After six years of rallies and protests, student activists achieved their most coveted goal yesterday afternoon when the University of California Board of Regents voted unanimously to repeal SP-1 and SP-2. The people who made this happen should be commended for their diligence and conviction, but lest the fanfare grow too clamorous, it ought to be recognized that this was a victory for the regents as well.
SP-1 and SP-2, adopted in 1995, banned the use of racial criteria for admissions and hiring within the UC system and their repeal is trumped by Prop 209, which continues to prohibit Affirmative Action programs statewide. Activists and liberal regents touted the symbolic significance of yesterday’s vote. It is true that the UC Regents are one of the most visible public education authorities in the nation and are certainly not political lightweights. SP-1 and SP-2 drew quite a bit of attention and spearheaded the push for Prop 209. Their repeal is an important statement, but it remains unlikely that yesterday’s actions will prove to be comparable stimulus for change.
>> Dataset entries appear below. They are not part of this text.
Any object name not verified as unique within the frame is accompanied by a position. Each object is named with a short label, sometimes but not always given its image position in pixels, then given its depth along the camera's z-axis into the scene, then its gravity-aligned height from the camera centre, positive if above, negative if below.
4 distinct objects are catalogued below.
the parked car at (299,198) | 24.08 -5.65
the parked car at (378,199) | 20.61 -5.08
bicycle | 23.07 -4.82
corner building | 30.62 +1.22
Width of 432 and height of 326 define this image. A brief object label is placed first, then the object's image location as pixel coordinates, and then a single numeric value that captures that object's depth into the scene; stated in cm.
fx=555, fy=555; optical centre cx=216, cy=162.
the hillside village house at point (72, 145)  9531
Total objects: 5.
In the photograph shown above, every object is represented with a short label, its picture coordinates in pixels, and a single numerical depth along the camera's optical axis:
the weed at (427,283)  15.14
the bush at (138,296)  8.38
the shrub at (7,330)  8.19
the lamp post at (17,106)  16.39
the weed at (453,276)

The withdrawal of SP-1 and SP-2 is a brilliant political move on the part of Ward Connerly and other conservative regents because the board has effectively washed its hands of the issue. Many activists, such as those who consistently protested regents’ meetings over the past six years, played up the repeal of SP-1 and SP-2 as the end all be all of achieving a greater amount of diversity on UC campuses. UCSB External Vice President for Local Affairs-elect Ana Rizo and External Vice President for Statewide Affairs-elect Eneri Rodriguez campaigned on a promise to work toward the repeal SP-1 and SP-2. These two individuals, as well as other activists, must not quit here if they are truly committed, but they must also realize that their beef is no longer with the regents.
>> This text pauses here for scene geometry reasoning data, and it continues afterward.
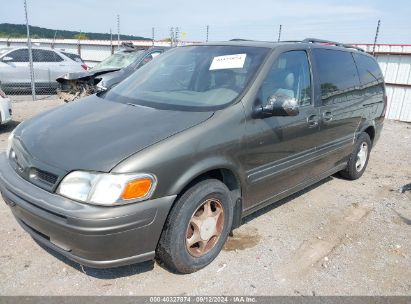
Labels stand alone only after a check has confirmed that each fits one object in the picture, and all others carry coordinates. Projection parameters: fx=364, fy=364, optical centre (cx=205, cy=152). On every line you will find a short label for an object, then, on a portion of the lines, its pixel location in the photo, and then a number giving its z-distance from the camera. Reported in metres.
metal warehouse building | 11.07
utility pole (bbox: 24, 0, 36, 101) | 10.22
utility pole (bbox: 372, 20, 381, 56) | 11.57
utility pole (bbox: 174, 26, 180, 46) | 15.55
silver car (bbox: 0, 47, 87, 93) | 11.57
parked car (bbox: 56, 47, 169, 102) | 8.44
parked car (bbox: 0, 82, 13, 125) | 6.63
Since 1996, when Prop 209 was enacted, there have only been two roads to achieving greater minority representation on UC campuses. One leads to Sacramento and the other to more local effort. Although students are welcome to try, Prop 209 will not be as easy to discard as SP-1 and SP-2. A more immediately practical alternative is to dump more public money into K-12 education, where the root of the problem lies, and Gov. Grey Davis has already demonstrated a commitment to this course of action. And speaking of the root of the problem, there is nothing on the books to bar “Affirmative Action” along economic lines. Economics is, after all, what is currently keeping minorities at a disadvantage, and they would comprise the majority of those who would benefit from such a program. While Rodriguez concentrates on these endeavors, Rizo can focus her attention on outreach efforts closer to home.
The board of regents was never designed to be an outreach group and right now, there is not much they can do for Affirmative Action. The universities themselves can lend a hand in this capacity and student groups can achieve a far greater impact on regional elementary and secondary schools. Outreach programs that encourage economically disadvantaged children not to give up hopes of higher education, tutoring programs and administrative assistance programs are feasible on a local scale. In addition, individual campus administrations can be pressured to revise certain admissions standards.
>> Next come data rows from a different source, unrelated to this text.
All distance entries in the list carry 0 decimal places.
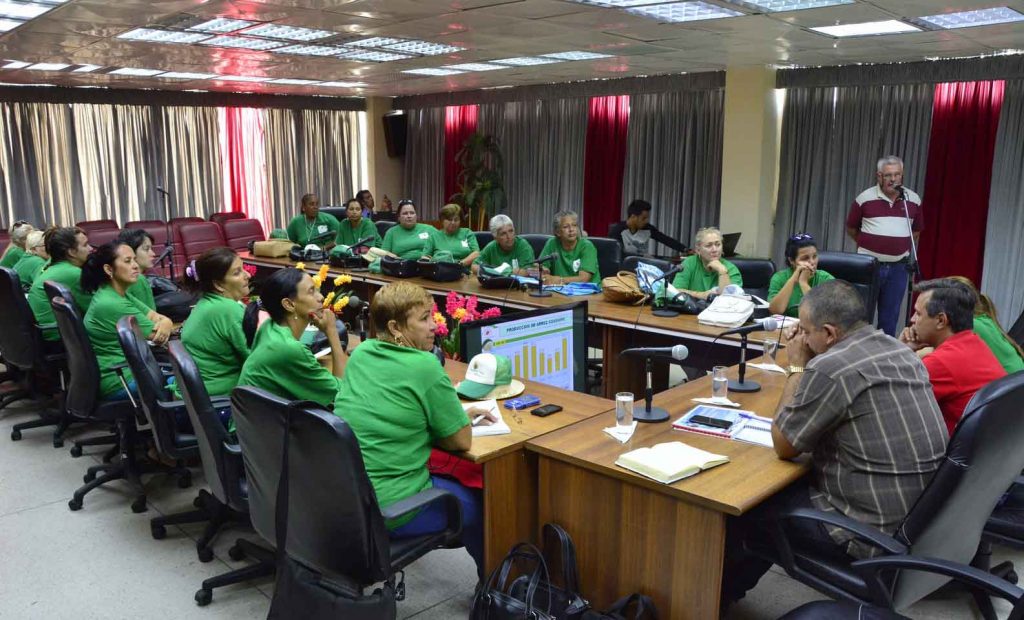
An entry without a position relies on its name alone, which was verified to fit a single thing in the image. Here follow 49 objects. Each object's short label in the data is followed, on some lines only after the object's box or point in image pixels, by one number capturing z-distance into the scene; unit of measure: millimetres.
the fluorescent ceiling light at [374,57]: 6613
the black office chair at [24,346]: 4188
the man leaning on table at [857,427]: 2004
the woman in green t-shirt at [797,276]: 4102
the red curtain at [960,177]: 6883
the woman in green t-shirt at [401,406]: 2154
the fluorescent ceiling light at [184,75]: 7998
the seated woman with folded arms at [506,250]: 5680
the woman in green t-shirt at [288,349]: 2559
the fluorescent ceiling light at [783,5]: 4285
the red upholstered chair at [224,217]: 10016
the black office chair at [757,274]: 4863
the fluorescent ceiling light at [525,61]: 7074
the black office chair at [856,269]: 4406
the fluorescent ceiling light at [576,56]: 6699
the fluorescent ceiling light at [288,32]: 5211
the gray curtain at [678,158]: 8508
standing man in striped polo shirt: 5555
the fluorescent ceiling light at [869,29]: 5023
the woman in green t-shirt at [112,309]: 3607
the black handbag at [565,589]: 2172
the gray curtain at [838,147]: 7246
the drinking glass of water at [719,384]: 2744
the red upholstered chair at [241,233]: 9523
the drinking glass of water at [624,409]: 2439
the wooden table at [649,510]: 2021
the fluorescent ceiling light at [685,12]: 4520
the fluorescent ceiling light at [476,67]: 7472
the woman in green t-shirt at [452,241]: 6516
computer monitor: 2779
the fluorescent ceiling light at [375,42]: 5762
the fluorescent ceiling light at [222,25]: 4953
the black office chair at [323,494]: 1878
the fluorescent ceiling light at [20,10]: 4355
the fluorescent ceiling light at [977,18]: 4605
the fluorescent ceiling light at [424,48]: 6094
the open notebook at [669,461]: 2078
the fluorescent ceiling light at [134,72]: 7660
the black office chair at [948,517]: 1854
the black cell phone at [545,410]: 2617
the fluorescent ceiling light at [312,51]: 6176
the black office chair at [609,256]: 5949
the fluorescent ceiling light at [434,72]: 8000
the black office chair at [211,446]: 2506
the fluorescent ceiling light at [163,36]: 5344
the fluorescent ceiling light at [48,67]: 7125
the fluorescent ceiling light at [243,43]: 5734
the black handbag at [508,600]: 2137
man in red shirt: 2439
Currently at UCSB, 60 percent of all students are admitted on the basis of numbers alone. Their GPAs, SAT I and SAT II scores are crunched through a mathematical eligibility index. The remaining 40 percent are considered for their essays, extracurricular activities and personal traits. In the face of Tidal Wave II, it is impractical and unrealistic to consider scrapping this two-tiered admission procedure. However, the percentage of those students who are admitted by numerical analysis alone can be reduced. Or the eligibility index can be revamped so as to give less weight to the SAT I, which many have effectively argued places minorities at a disadvantage.
So again, those who sacrificed their time and energy to the repeal of SP-1 and SP-2 should be congratulated. Their achievement was an important step. But the regents are smiling as well because the problem, for all intents and purposes, is out of their hands. Our student leaders and activists must realize that nothing practical has been accomplished and they must now forage for new means to bring concrete results.